- _Data for this task_

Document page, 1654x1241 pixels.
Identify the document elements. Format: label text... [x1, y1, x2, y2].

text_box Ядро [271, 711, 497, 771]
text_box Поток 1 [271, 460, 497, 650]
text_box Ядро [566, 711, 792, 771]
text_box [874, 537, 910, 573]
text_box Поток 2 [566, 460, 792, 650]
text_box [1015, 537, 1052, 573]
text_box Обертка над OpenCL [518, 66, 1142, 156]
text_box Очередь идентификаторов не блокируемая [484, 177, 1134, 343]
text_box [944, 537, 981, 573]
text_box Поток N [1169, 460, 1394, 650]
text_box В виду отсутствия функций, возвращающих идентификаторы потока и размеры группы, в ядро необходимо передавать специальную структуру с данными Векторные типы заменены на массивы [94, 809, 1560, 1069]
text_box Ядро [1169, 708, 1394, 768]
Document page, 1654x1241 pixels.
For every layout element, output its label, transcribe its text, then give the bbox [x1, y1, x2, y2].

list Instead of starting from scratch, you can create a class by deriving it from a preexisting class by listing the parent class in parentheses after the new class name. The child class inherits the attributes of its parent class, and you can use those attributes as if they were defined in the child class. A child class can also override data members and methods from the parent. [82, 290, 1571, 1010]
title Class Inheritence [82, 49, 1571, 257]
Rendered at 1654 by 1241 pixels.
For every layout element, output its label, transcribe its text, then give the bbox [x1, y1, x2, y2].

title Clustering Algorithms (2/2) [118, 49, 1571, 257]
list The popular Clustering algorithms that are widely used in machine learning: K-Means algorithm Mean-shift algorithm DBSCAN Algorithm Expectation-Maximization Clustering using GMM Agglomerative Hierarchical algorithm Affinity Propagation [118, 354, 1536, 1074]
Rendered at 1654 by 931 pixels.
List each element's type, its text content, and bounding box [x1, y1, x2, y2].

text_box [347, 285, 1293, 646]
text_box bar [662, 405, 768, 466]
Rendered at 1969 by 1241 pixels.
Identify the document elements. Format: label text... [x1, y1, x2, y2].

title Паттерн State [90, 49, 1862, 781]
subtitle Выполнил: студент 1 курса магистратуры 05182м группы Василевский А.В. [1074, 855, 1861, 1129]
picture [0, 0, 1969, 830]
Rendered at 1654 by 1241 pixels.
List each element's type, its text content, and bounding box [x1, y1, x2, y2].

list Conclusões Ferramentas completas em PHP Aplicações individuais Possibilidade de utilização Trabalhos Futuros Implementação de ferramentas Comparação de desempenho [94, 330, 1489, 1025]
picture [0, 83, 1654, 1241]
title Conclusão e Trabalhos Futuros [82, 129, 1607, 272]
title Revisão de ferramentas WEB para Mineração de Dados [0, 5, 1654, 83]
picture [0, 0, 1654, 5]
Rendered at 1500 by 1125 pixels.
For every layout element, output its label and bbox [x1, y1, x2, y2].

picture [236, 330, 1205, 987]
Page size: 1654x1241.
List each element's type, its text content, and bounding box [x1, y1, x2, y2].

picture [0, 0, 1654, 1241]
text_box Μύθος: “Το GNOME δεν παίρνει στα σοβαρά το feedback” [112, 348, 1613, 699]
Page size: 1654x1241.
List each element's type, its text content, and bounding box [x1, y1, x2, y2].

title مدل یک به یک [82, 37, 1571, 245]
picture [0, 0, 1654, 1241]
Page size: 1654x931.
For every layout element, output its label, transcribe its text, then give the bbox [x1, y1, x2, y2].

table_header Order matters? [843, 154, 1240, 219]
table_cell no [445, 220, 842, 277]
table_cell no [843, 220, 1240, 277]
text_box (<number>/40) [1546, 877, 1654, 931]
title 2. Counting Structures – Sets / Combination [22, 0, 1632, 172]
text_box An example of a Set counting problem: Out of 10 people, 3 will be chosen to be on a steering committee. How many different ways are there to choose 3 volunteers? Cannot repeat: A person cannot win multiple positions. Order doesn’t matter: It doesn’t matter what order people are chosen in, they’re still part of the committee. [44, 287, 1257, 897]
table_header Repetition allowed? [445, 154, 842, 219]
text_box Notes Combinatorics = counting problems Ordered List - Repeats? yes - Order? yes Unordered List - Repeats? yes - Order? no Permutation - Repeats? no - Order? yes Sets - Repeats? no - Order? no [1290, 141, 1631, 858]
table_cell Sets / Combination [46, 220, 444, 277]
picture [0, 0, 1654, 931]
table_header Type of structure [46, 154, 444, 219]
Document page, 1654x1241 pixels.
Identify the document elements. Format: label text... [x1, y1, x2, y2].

- _What this task involves_
Render all of the data above as a JSON list of strings, one string per line, and omit blank lines.

- _Answer for the task_
[
  "Document page, 1654x1241 pixels.",
  "Identify the document elements. Format: label text... [x1, y1, x2, y2].",
  "text_box Ядро [271, 711, 497, 771]",
  "text_box Поток 1 [271, 460, 497, 650]",
  "text_box Ядро [566, 711, 792, 771]",
  "text_box [874, 537, 910, 573]",
  "text_box Поток 2 [566, 460, 792, 650]",
  "text_box [1015, 537, 1052, 573]",
  "text_box Обертка над OpenCL [518, 66, 1142, 156]",
  "text_box Очередь идентификаторов не блокируемая [484, 177, 1134, 343]",
  "text_box [944, 537, 981, 573]",
  "text_box Поток N [1169, 460, 1394, 650]",
  "text_box В виду отсутствия функций, возвращающих идентификаторы потока и размеры группы, в ядро необходимо передавать специальную структуру с данными Векторные типы заменены на массивы [94, 809, 1560, 1069]",
  "text_box Ядро [1169, 708, 1394, 768]",
  "Document page, 1654x1241 pixels.",
  "For every layout element, output its label, transcribe its text, then give the bbox [x1, y1, x2, y2].",
  "list Instead of starting from scratch, you can create a class by deriving it from a preexisting class by listing the parent class in parentheses after the new class name. The child class inherits the attributes of its parent class, and you can use those attributes as if they were defined in the child class. A child class can also override data members and methods from the parent. [82, 290, 1571, 1010]",
  "title Class Inheritence [82, 49, 1571, 257]",
  "Rendered at 1654 by 1241 pixels.",
  "For every layout element, output its label, transcribe its text, then give the bbox [x1, y1, x2, y2].",
  "title Clustering Algorithms (2/2) [118, 49, 1571, 257]",
  "list The popular Clustering algorithms that are widely used in machine learning: K-Means algorithm Mean-shift algorithm DBSCAN Algorithm Expectation-Maximization Clustering using GMM Agglomerative Hierarchical algorithm Affinity Propagation [118, 354, 1536, 1074]",
  "Rendered at 1654 by 931 pixels.",
  "List each element's type, its text content, and bounding box [x1, y1, x2, y2].",
  "text_box [347, 285, 1293, 646]",
  "text_box bar [662, 405, 768, 466]",
  "Rendered at 1969 by 1241 pixels.",
  "Identify the document elements. Format: label text... [x1, y1, x2, y2].",
  "title Паттерн State [90, 49, 1862, 781]",
  "subtitle Выполнил: студент 1 курса магистратуры 05182м группы Василевский А.В. [1074, 855, 1861, 1129]",
  "picture [0, 0, 1969, 830]",
  "Rendered at 1654 by 1241 pixels.",
  "List each element's type, its text content, and bounding box [x1, y1, x2, y2].",
  "list Conclusões Ferramentas completas em PHP Aplicações individuais Possibilidade de utilização Trabalhos Futuros Implementação de ferramentas Comparação de desempenho [94, 330, 1489, 1025]",
  "picture [0, 83, 1654, 1241]",
  "title Conclusão e Trabalhos Futuros [82, 129, 1607, 272]",
  "title Revisão de ferramentas WEB para Mineração de Dados [0, 5, 1654, 83]",
  "picture [0, 0, 1654, 5]",
  "Rendered at 1500 by 1125 pixels.",
  "For every layout element, output its label and bbox [x1, y1, x2, y2].",
  "picture [236, 330, 1205, 987]",
  "Page size: 1654x1241.",
  "List each element's type, its text content, and bounding box [x1, y1, x2, y2].",
  "picture [0, 0, 1654, 1241]",
  "text_box Μύθος: “Το GNOME δεν παίρνει στα σοβαρά το feedback” [112, 348, 1613, 699]",
  "Page size: 1654x1241.",
  "List each element's type, its text content, and bounding box [x1, y1, x2, y2].",
  "title مدل یک به یک [82, 37, 1571, 245]",
  "picture [0, 0, 1654, 1241]",
  "Page size: 1654x931.",
  "For every layout element, output its label, transcribe its text, then give the bbox [x1, y1, x2, y2].",
  "table_header Order matters? [843, 154, 1240, 219]",
  "table_cell no [445, 220, 842, 277]",
  "table_cell no [843, 220, 1240, 277]",
  "text_box (<number>/40) [1546, 877, 1654, 931]",
  "title 2. Counting Structures – Sets / Combination [22, 0, 1632, 172]",
  "text_box An example of a Set counting problem: Out of 10 people, 3 will be chosen to be on a steering committee. How many different ways are there to choose 3 volunteers? Cannot repeat: A person cannot win multiple positions. Order doesn’t matter: It doesn’t matter what order people are chosen in, they’re still part of the committee. [44, 287, 1257, 897]",
  "table_header Repetition allowed? [445, 154, 842, 219]",
  "text_box Notes Combinatorics = counting problems Ordered List - Repeats? yes - Order? yes Unordered List - Repeats? yes - Order? no Permutation - Repeats? no - Order? yes Sets - Repeats? no - Order? no [1290, 141, 1631, 858]",
  "table_cell Sets / Combination [46, 220, 444, 277]",
  "picture [0, 0, 1654, 931]",
  "table_header Type of structure [46, 154, 444, 219]",
  "Document page, 1654x1241 pixels.",
  "Identify the document elements. Format: label text... [x1, y1, x2, y2]."
]